▶ **SHORT TASK**
Resume the guide to Linux commands for analyzing web server logs, continuing after its last heading.

▶ **READING PASSAGE**
>>

Operations 12 min read

Essential Linux Commands for Analyzing Web Server Logs

This guide compiles a series of practical Linux one‑liners—using awk, grep, sort, netstat, and related tools—to count unique IPs, rank page requests, filter bots, monitor connection states, and measure bandwidth, enabling quick forensic analysis of Apache or Nginx access logs.

Liangxu Linux
Liangxu Linux
Liangxu Linux
Essential Linux Commands for Analyzing Web Server Logs

Count unique visitor IPs

Extract the first field (IP) from the log, sort, deduplicate and count the lines:

awk '{print $1}' log_file | sort | uniq | wc -l

Count accesses to a specific page

Search for the page path and count matching lines:

grep "/index.php" log_file | wc -l

How many pages each IP visited

Aggregate by IP and output the number of requests per IP:

awk '{++S[$1]} END {for (a in S) print a, S[a]}' log_file > log.txt
sort -n -t ' ' -k2 log.txt

Sort IPs by request count (ascending)

<<

▶ **ROWS**
>>

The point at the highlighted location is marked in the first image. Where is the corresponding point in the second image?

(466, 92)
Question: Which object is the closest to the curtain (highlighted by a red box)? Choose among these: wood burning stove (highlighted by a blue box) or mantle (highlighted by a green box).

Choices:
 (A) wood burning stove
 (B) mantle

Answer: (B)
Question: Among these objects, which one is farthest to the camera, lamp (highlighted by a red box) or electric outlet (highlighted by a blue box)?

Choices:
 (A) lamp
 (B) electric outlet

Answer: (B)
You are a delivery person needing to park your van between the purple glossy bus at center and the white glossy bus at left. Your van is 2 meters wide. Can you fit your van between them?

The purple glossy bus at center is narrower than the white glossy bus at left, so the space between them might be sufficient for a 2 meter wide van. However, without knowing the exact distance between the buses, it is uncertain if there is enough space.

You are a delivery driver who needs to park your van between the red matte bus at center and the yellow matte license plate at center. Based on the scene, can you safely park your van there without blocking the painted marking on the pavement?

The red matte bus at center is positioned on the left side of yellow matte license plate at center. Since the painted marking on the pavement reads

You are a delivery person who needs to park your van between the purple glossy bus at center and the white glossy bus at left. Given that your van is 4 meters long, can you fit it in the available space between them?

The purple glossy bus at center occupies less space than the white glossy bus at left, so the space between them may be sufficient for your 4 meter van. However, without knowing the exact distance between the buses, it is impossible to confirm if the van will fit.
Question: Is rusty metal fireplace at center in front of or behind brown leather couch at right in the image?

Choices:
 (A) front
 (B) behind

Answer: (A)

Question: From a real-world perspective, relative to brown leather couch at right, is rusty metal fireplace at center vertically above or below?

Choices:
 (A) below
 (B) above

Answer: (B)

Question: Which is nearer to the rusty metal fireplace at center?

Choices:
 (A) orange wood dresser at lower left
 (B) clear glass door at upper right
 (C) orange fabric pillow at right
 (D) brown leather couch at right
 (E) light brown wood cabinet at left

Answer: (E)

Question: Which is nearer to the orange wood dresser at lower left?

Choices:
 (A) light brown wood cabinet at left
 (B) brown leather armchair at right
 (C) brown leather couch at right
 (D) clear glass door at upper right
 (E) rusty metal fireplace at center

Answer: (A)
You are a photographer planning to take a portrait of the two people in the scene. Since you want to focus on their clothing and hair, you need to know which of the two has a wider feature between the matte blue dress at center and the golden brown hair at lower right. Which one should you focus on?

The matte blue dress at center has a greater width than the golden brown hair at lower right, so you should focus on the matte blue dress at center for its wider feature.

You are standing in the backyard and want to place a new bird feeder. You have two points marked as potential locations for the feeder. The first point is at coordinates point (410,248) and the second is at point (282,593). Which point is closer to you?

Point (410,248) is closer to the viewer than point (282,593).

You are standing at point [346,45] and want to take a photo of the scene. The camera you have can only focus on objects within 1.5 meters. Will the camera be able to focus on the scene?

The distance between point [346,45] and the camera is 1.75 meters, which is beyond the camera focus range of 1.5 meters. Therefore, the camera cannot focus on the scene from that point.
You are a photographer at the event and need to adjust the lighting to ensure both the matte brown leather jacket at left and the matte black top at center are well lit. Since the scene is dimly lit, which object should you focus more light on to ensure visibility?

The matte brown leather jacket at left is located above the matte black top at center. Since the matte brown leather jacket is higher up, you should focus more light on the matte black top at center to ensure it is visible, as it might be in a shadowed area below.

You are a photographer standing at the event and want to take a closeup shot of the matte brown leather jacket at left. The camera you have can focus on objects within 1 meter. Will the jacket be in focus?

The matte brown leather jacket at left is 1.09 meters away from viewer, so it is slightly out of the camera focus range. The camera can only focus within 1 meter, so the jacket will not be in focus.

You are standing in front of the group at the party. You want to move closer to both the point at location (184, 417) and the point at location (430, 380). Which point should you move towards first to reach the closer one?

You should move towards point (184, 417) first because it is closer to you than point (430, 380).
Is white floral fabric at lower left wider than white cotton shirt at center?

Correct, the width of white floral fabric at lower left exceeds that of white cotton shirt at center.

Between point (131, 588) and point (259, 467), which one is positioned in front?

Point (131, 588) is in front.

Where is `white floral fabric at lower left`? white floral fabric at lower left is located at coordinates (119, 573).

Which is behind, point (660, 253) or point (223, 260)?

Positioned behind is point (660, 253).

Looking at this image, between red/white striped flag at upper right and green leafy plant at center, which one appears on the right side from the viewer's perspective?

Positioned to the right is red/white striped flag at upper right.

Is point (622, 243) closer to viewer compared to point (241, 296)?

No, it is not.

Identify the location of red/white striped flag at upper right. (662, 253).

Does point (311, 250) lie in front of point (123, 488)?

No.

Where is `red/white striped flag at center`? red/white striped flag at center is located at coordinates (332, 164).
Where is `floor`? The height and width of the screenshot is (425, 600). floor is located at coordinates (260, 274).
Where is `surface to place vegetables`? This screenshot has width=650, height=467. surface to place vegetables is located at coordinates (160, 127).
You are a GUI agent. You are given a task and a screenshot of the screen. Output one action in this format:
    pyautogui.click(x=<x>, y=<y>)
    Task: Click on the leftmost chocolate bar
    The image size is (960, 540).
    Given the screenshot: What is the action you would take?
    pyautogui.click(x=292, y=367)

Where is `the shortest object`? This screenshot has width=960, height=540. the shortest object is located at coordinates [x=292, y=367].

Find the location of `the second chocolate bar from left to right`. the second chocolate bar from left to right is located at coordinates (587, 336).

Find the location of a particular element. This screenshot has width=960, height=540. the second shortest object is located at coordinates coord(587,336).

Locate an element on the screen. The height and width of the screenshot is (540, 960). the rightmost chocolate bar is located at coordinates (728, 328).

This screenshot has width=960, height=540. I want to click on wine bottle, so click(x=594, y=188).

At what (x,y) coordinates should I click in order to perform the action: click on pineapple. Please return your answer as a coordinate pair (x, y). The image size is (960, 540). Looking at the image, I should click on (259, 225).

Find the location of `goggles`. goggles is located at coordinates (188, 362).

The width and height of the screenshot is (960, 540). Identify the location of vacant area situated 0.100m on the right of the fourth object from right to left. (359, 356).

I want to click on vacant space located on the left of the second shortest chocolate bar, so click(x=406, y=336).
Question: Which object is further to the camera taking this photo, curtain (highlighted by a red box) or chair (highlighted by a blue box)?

<<

▶ **RESULT OF THIS TASK**
awk '{++S[$1]} END {for (a in S) print S[a], a}' log_file | sort -n

List pages requested by a particular IP

grep ^111.111.111.111 log_file | awk '{print $1, $7}'

Exclude search‑engine crawlers

Keep only entries whose user‑agent starts with "Mozilla" and count unique URLs:

awk '{print $12,$1}' log_file | grep ^"Mozilla" | awk '{print $2}' | sort | uniq -c | wc -l

Count IPs during a specific hour

awk '{print $4,$1}' log_file | grep 16/Aug/2015:14 | awk '{print $2}' | sort | uniq | wc -l

Top 10 IPs by request volume

awk '{print $1}' log_file | sort | uniq -c | sort -nr | head -10

Find the 10 most requested URLs

cat log_file | awk '{print $11}' | sort | uniq -c | sort -nr | head -10

Identify the largest transferred files (by size field $10)

cat www.access.log | awk '($7 ~ /.php/){print $10, $1, $4, $7}' | sort -nr | head -100

Pages whose transfer time exceeds 60 seconds

cat www.access.log | awk '($NF > 60 && $7 ~ /.php/){print $7}' | sort -n | uniq -c | sort -nr | head -100

Bandwidth usage (GB)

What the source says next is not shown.